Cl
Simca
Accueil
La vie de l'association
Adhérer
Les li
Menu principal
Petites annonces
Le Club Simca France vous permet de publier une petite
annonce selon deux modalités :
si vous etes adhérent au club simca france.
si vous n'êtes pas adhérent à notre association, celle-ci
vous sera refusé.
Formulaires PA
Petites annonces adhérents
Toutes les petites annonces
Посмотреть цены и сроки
...
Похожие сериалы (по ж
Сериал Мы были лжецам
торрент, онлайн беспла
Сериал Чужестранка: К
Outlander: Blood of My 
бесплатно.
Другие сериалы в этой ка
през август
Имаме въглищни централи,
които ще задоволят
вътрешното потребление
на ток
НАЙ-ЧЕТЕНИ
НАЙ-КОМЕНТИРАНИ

Problem description » In the records above, locate the lines holding the word "сериалы". Copy each of them.

Final answer »
Похожие сериалы (по ж
Другие сериалы в этой ка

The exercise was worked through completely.